DNA methylation and polyamines in embryonic development and cancer.

Mammalian DNA contains relatively large amounts of a modified base, 5-methyl-cytosine (m5C). Methylation of cytosine is catalyzed by DNA(cytosine-5)methyltransferase (DNA MTase). DNA methylation seems to play an important role in the regulation of gene expression during development. Thus, m5C may inhibit transcription by preventing the binding of transcription factors and/or by altering chromatin structure. The DNA methylation patterns of the male and female pronuclei are erased in the morula and early blastula, and when the blastocyst forms, most of the DNA has become demethylated.
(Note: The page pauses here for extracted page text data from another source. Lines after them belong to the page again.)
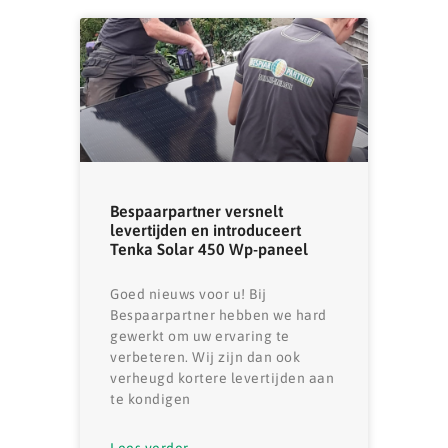
Bespaarpartner versnelt
levertijden en introduceert
Tenka Solar 450 Wp-paneel
Goed nieuws voor u! Bij
Bespaarpartner hebben we hard
gewerkt om uw ervaring te
verbeteren. Wij zijn dan ook
verheugd kortere levertijden aan
te kondigen
Lees verder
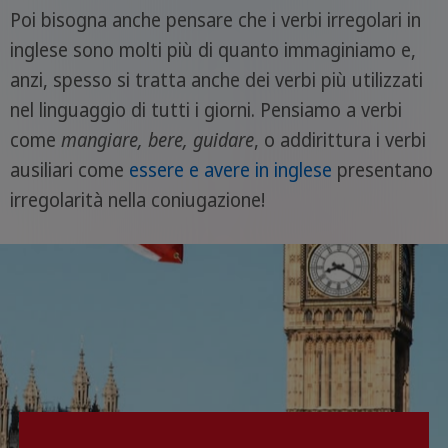
Poi bisogna anche pensare che i verbi irregolari in
inglese sono molti più di quanto immaginiamo e,
anzi, spesso si tratta anche dei verbi più utilizzati
nel linguaggio di tutti i giorni. Pensiamo a verbi
come
mangiare, bere, guidare
, o addirittura i verbi
ausiliari come
essere e avere in inglese
presentano
irregolarità nella coniugazione!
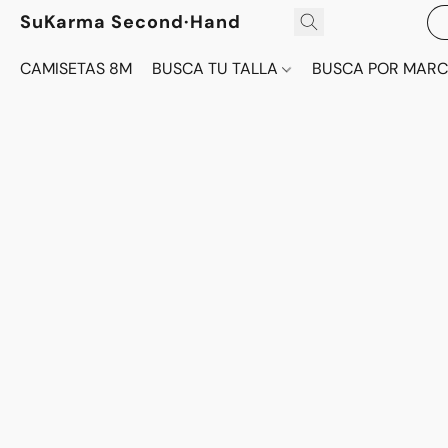
SuKarma Second·Hand
CAMISETAS 8M
BUSCA TU TALLA
BUSCA POR MAR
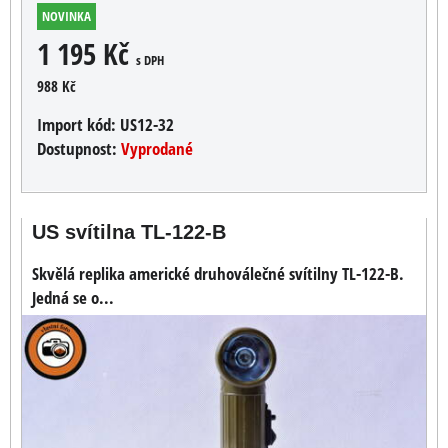
NOVINKA
1 195 Kč
s DPH
988 Kč
Import kód:
US12-32
Dostupnost:
Vyprodané
US svítilna TL-122-B
Skvělá replika americké druhoválečné svítilny TL-122-B.
Jedná se o...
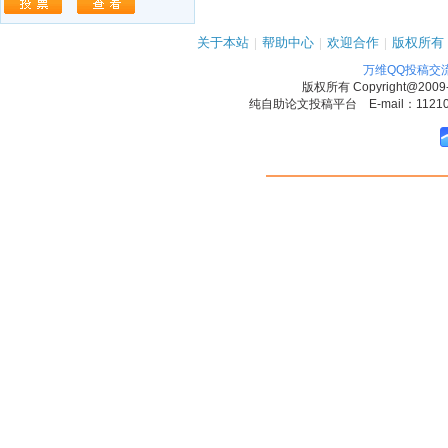
关于本站
|
帮助中心
|
欢迎合作
|
版权所有
万维QQ投稿交
版权所有
Copyright@2009
纯自助论文投稿平台 E-mail：1121090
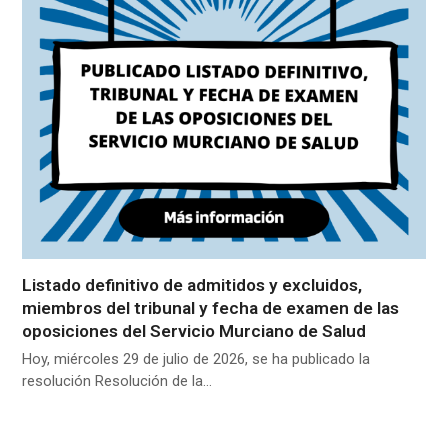
Listado definitivo de admitidos y excluidos,
miembros del tribunal y fecha de examen de las
oposiciones del Servicio Murciano de Salud
Hoy, miércoles 29 de julio de 2026, se ha publicado la
resolución Resolución de la…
Following implantation, however, there is a surge of de novo methylation affecting the entire genome, and already by gastrulation DNA is methylated to an extent characteristic of that of the adult animal. During subsequent development, tissue-specific genes undergo programmed demethylation, which may cause their activation. Site-directed mutagenesis of the DNA MTase gene, has recently shown that DNA methylation is absolutely required for normal development of the early mouse embryo. DNA methylation and polyamine synthesis depend on a common substrate, S-adenosylmethionine (AdoMet). As a consequence, changes in cellular polyamine levels may affect the degree of DNA methylation. When the first step in the polyamine biosynthetic pathway is blocked, F9 teratocarcinoma stem cells accumulate large amounts of decarboxylated AdoMet, the aminopropyl group donor in polyamine synthesis, and go through terminal differentiation into parietal endoderm cells. The accumulation of decarboxylated AdoMet is a direct consequence of the polyamine-depleted state of the cell. Although the decarboxylated AdoMet molecule contains a methyl group, it does not act as a methyl group donor in DNA methylation. Instead it acts as a competitive inhibitor of DNA MTase. A consequence of polyamine depletion is therefore genome-wide loss of DNA methylation due to insufficient maintenance methylation during successive rounds of DNA replication. Our recent finding that prevention of the accumulation of decarboxylated AdoMet counteracts the differentiative effect lends further support to the hypothesis proposed.